● **Material shown**
*-*-*
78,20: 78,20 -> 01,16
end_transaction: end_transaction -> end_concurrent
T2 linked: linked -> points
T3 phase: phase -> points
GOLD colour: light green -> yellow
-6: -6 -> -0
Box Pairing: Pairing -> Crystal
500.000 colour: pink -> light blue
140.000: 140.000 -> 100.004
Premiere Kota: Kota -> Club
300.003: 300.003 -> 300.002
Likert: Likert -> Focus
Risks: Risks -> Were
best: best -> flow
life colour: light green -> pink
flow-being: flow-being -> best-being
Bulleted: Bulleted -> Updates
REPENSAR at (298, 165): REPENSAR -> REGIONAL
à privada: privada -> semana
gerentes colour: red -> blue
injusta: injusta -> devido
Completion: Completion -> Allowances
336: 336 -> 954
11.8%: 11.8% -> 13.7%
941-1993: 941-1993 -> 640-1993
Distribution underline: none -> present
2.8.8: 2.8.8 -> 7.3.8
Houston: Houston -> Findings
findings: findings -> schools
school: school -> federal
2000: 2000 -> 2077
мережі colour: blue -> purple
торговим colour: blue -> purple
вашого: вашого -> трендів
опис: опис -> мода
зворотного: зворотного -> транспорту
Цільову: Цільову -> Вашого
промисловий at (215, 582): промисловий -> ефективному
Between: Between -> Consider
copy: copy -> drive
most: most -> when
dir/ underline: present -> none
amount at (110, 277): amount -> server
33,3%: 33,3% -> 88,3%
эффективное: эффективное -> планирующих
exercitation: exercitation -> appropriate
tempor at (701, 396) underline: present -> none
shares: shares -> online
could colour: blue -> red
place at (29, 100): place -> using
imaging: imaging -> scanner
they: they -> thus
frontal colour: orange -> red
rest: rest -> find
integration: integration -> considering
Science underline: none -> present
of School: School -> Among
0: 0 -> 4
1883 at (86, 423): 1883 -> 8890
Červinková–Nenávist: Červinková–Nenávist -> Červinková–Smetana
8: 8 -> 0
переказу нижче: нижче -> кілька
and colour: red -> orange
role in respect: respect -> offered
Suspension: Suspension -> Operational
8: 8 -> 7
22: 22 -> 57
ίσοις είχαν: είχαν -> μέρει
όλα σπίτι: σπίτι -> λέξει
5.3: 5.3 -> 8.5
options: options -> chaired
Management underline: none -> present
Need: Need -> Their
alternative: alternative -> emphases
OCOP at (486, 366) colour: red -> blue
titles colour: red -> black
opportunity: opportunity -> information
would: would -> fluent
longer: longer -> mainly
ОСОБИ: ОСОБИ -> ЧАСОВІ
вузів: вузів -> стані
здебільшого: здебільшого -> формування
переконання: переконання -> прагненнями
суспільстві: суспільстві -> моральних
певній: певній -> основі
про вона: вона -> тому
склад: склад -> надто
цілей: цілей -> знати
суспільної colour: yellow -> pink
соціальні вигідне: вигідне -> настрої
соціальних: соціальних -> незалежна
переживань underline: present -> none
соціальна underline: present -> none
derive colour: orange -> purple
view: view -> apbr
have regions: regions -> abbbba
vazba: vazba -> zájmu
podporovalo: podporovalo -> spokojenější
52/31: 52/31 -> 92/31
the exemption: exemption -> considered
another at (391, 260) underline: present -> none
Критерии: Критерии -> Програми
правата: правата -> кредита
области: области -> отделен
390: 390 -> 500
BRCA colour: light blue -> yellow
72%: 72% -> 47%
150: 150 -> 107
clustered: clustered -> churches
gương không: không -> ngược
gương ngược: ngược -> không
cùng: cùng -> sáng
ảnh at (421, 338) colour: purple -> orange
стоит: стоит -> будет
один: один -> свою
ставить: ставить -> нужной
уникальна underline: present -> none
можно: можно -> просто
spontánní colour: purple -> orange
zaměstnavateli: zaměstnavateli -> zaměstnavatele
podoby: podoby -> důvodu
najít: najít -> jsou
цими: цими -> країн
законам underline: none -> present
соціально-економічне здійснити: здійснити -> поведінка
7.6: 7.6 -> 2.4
*-*-*
● **Given task**
Rewrite the items above as a numbered list, starting at the first item and ending at the line that contains "Management underline: none -> present". Leave out any blank lines.

● **Exercise result**
1. 78,20: 78,20 -> 01,16
2. end_transaction: end_transaction -> end_concurrent
3. T2 linked: linked -> points
4. T3 phase: phase -> points
5. GOLD colour: light green -> yellow
6. -6: -6 -> -0
7. Box Pairing: Pairing -> Crystal
8. 500.000 colour: pink -> light blue
9. 140.000: 140.000 -> 100.004
10. Premiere Kota: Kota -> Club
11. 300.003: 300.003 -> 300.002
12. Likert: Likert -> Focus
13. Risks: Risks -> Were
14. best: best -> flow
15. life colour: light green -> pink
16. flow-being: flow-being -> best-being
17. Bulleted: Bulleted -> Updates
18. REPENSAR at (298, 165): REPENSAR -> REGIONAL
19. à privada: privada -> semana
20. gerentes colour: red -> blue
21. injusta: injusta -> devido
22. Completion: Completion -> Allowances
23. 336: 336 -> 954
24. 11.8%: 11.8% -> 13.7%
25. 941-1993: 941-1993 -> 640-1993
26. Distribution underline: none -> present
27. 2.8.8: 2.8.8 -> 7.3.8
28. Houston: Houston -> Findings
29. findings: findings -> schools
30. school: school -> federal
31. 2000: 2000 -> 2077
32. мережі colour: blue -> purple
33. торговим colour: blue -> purple
34. вашого: вашого -> трендів
35. опис: опис -> мода
36. зворотного: зворотного -> транспорту
37. Цільову: Цільову -> Вашого
38. промисловий at (215, 582): промисловий -> ефективному
39. Between: Between -> Consider
40. copy: copy -> drive
41. most: most -> when
42. dir/ underline: present -> none
43. amount at (110, 277): amount -> server
44. 33,3%: 33,3% -> 88,3%
45. эффективное: эффективное -> планирующих
46. exercitation: exercitation -> appropriate
47. tempor at (701, 396) underline: present -> none
48. shares: shares -> online
49. could colour: blue -> red
50. place at (29, 100): place -> using
51. imaging: imaging -> scanner
52. they: they -> thus
53. frontal colour: orange -> red
54. rest: rest -> find
55. integration: integration -> considering
56. Science underline: none -> present
57. of School: School -> Among
58. 0: 0 -> 4
59. 1883 at (86, 423): 1883 -> 8890
60. Červinková–Nenávist: Červinková–Nenávist -> Červinková–Smetana
61. 8: 8 -> 0
62. переказу нижче: нижче -> кілька
63. and colour: red -> orange
64. role in respect: respect -> offered
65. Suspension: Suspension -> Operational
66. 8: 8 -> 7
67. 22: 22 -> 57
68. ίσοις είχαν: είχαν -> μέρει
69. όλα σπίτι: σπίτι -> λέξει
70. 5.3: 5.3 -> 8.5
71. options: options -> chaired
72. Management underline: none -> present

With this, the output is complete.